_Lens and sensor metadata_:
BEGIN
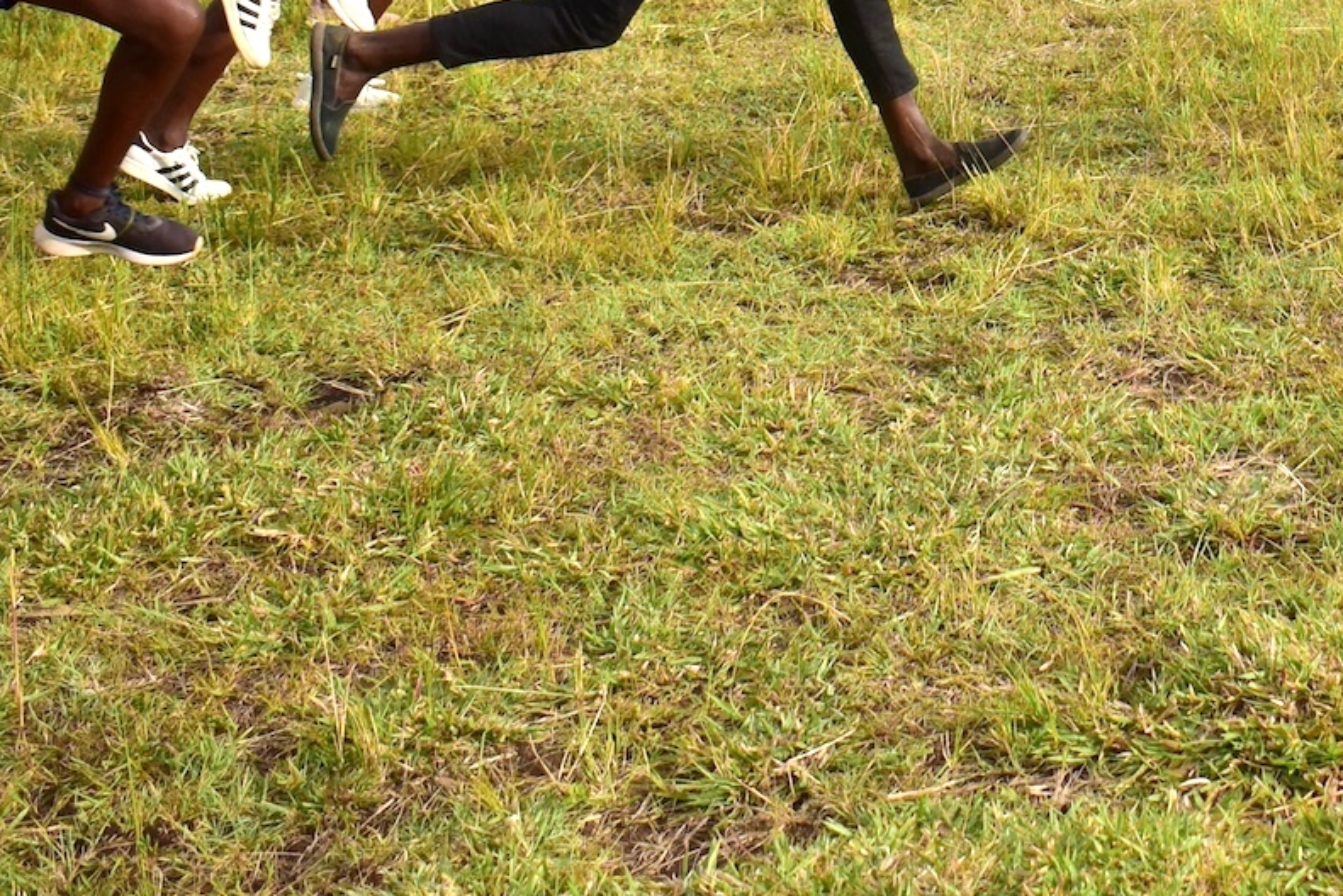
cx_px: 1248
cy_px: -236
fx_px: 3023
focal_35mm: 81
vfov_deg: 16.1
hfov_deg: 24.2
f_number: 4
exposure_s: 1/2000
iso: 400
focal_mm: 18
END
BEGIN
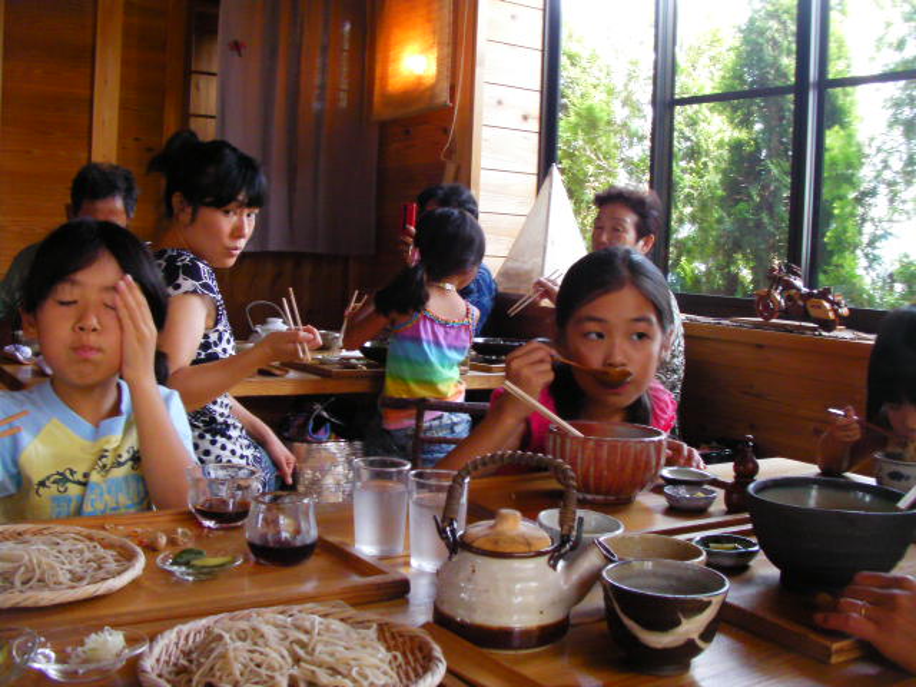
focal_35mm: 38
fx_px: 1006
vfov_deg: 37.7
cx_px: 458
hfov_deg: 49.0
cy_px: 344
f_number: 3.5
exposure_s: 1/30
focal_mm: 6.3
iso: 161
END
_Required action_: All lines above from the one holding "cy_px: -236" to the one holding "focal_mm: 18", inclusive, are to be copied exactly; no other line is wanted.

_Exercise output_:
cy_px: -236
fx_px: 3023
focal_35mm: 81
vfov_deg: 16.1
hfov_deg: 24.2
f_number: 4
exposure_s: 1/2000
iso: 400
focal_mm: 18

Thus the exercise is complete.